• _What is needed_
In this exercise, the entries below include pictures. Repeat exactly the lines from the line with "11 май 2024" to the line with "cosmétique samedi lors", including both, but without the pictures.
(Record extracts begins)
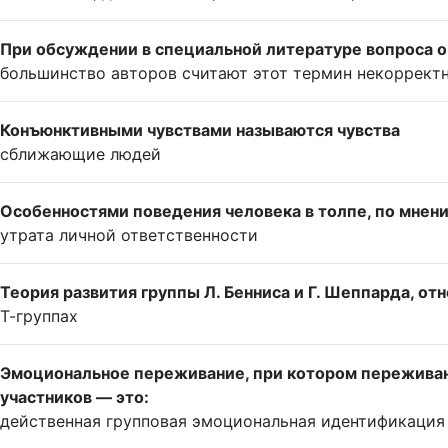
При обсуждении в специальной литературе вопроса о
большинство авторов считают этот термин некоррект
Конъюнктивными чувствами называются чувства
сближающие людей
Особенностями поведения человека в толпе, по мнени
утрата личной ответственности
Теория развития группы Л. Бенниса и Г. Шеппарда, о
Т-группах
Эмоциональное переживание, при котором переживани
участников — это:
действенная групповая эмоциональная идентификация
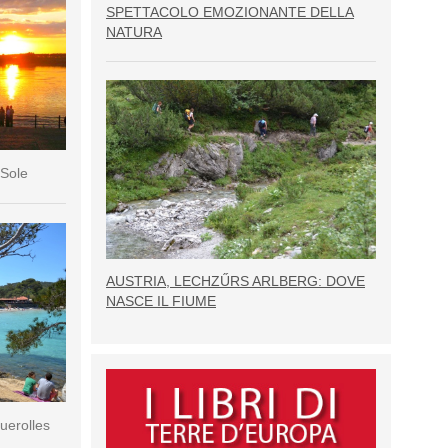
SPETTACOLO EMOZIONANTE DELLA
NATURA
 Sole
AUSTRIA, LECHZŰRS ARLBERG: DOVE
NASCE IL FIUME
querolles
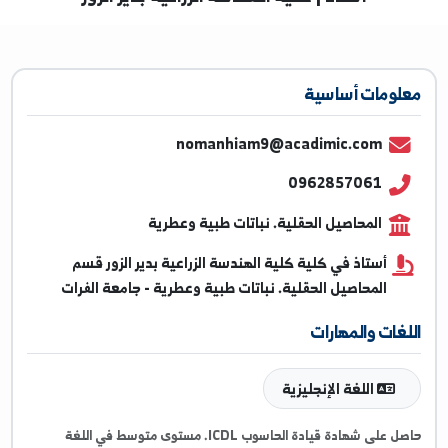
أستاذ | كلية الهندسة الزراعية بدير الزور
ومات أساسية
nomanhiam9@acadimic.com
0962857061
المحاصيل الحقلية. نباتات طبية وعطرية
أستاذ في كلية كلية الهندسة الزراعية بدير الزور قسم
المحاصيل الحقلية. نباتات طبية وعطرية - جامعة الفرات
غات والمهارات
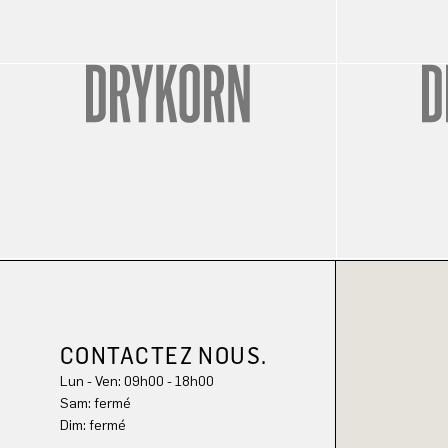
CONTACTEZ NOUS.
Lun - Ven: 09h00 - 18h00
Sam: fermé
Dim: 
fermé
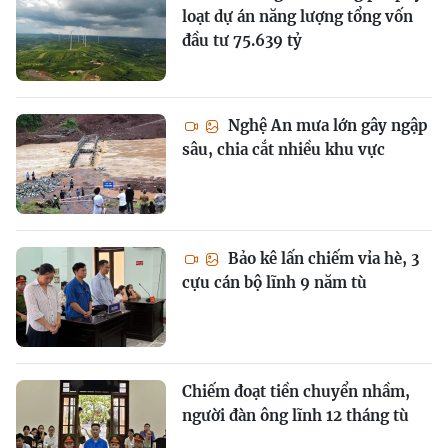
loạt dự án năng lượng tổng vốn
đầu tư 75.639 tỷ
Nghệ An mưa lớn gây ngập
sâu, chia cắt nhiều khu vực
Bảo kê lấn chiếm vỉa hè, 3
cựu cán bộ lĩnh 9 năm tù
Chiếm đoạt tiền chuyển nhầm,
người đàn ông lĩnh 12 tháng tù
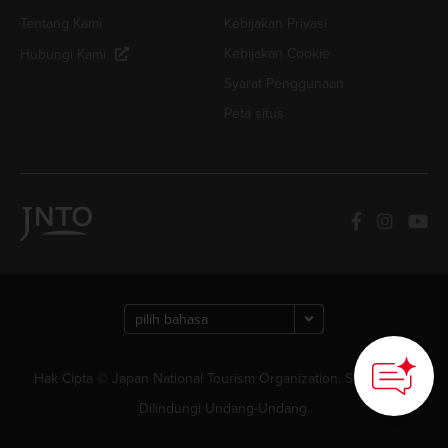
Tentang Kami
Kebijakan Privasi
Kebijakan Cookie
Hubungi Kami
Syarat Penggunaan
Peta situs
Hak Cipta © Japan National Tourism Organization. Semua Hak
Dilindungi Undang-Undang.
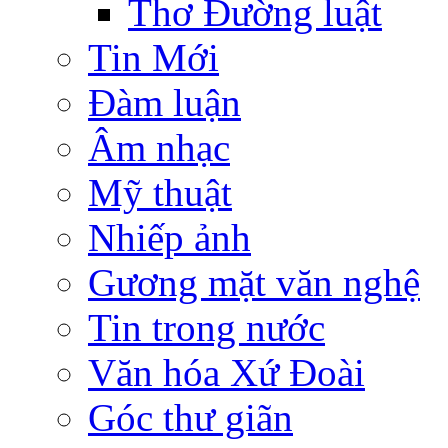
Thơ Đường luật
Tin Mới
Đàm luận
Âm nhạc
Mỹ thuật
Nhiếp ảnh
Gương mặt văn nghệ
Tin trong nước
Văn hóa Xứ Đoài
Góc thư giãn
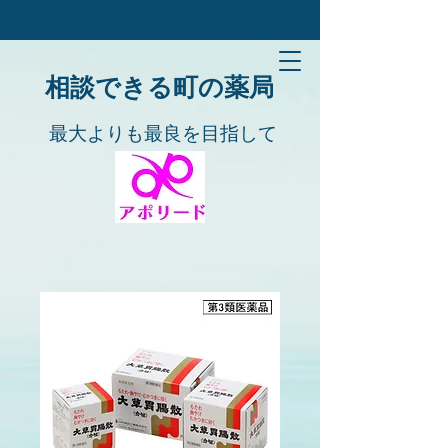
​​相談できる町の薬局
​​最大よりも最良を目指して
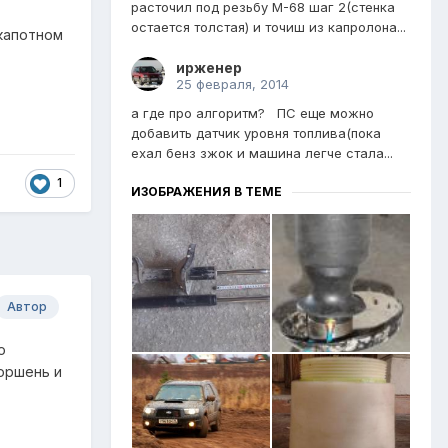
расточил под резьбу М-68 шаг 2(стенка
остается толстая) и точиш из капролона...
дкапотном
ирженер
25 февраля, 2014
а где про алгоритм? ПС еще можно
добавить датчик уровня топлива(пока
ехал бенз зжок и машина легче стала...
1
ИЗОБРАЖЕНИЯ В ТЕМЕ
Автор
о
поршень и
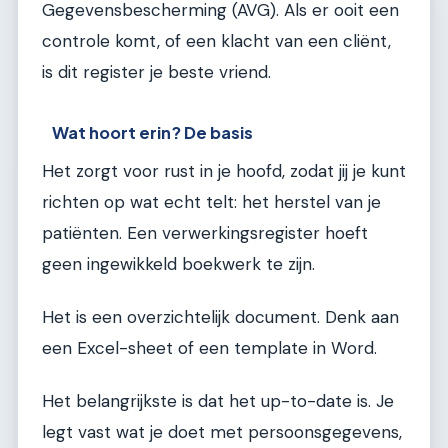
Gegevensbescherming (AVG). Als er ooit een
controle komt, of een klacht van een cliënt,
is dit register je beste vriend.
Wat hoort erin? De basis
Het zorgt voor rust in je hoofd, zodat jij je kunt
richten op wat echt telt: het herstel van je
patiënten. Een verwerkingsregister hoeft
geen ingewikkeld boekwerk te zijn.
Het is een overzichtelijk document. Denk aan
een Excel-sheet of een template in Word.
Het belangrijkste is dat het up-to-date is. Je
legt vast wat je doet met persoonsgegevens,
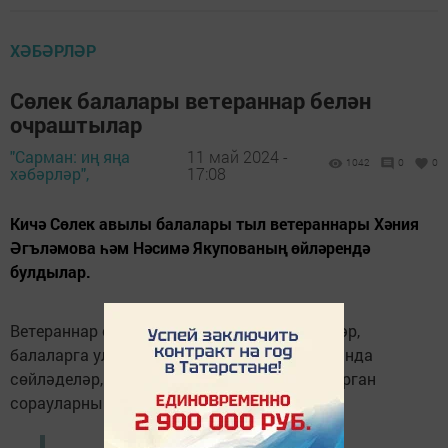
ХӘБӘРЛӘР
Сөлек балалары ветераннар белән
очраштылар
"Сарман: иң яңа
11 май 2024 -
1042
0
0
хәбәрләр",
17:08
Кичә Сөлек авылы балалары тыл ветераннары Хәния
Әгъләмова һәм Нәсимә Якупованың өйләрендә
булдылар.
Ветераннар сугыш елларын искә төшерделәр,
балаларга ул елларның авырлыклары турында
сөйләделәр, балалар үзләрен кызыксындырган
сорауларны бирделәр.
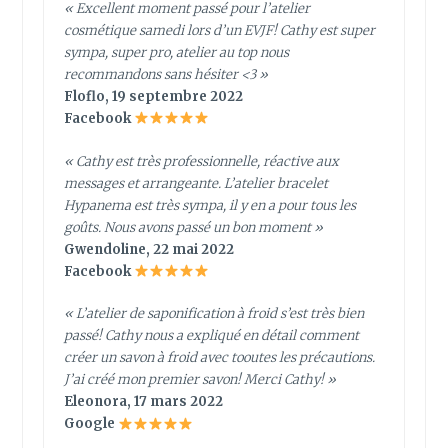
« Excellent moment passé pour l’atelier
cosmétique samedi lors d’un EVJF! Cathy est super
sympa, super pro, atelier au top nous
recommandons sans hésiter <3 »
Floflo, 19 septembre 2022
Facebook
« Cathy est très professionnelle, réactive aux
messages et arrangeante. L’atelier bracelet
Hypanema est très sympa, il y en a pour tous les
goûts. Nous avons passé un bon moment »
Gwendoline, 22 mai 2022
Facebook
« L’atelier de saponification à froid s’est très bien
passé! Cathy nous a expliqué en détail comment
créer un savon à froid avec tooutes les précautions.
J’ai créé mon premier savon! Merci Cathy! »
Eleonora, 17 mars 2022
Google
(Record extracts ends)
• _Answer to this problem_
11 май 2024 -
1042
0
0
хәбәрләр",
17:08
Кичә Сөлек авылы балалары тыл ветераннары Хәния
Әгъләмова һәм Нәсимә Якупованың өйләрендә
булдылар.
Ветераннар сугыш елларын искә төшерделәр,
балаларга ул елларның авырлыклары турында
сөйләделәр, балалар үзләрен кызыксындырган
сорауларны бирделәр.
« Excellent moment passé pour l’atelier
cosmétique samedi lors d’un EVJF! Cathy est super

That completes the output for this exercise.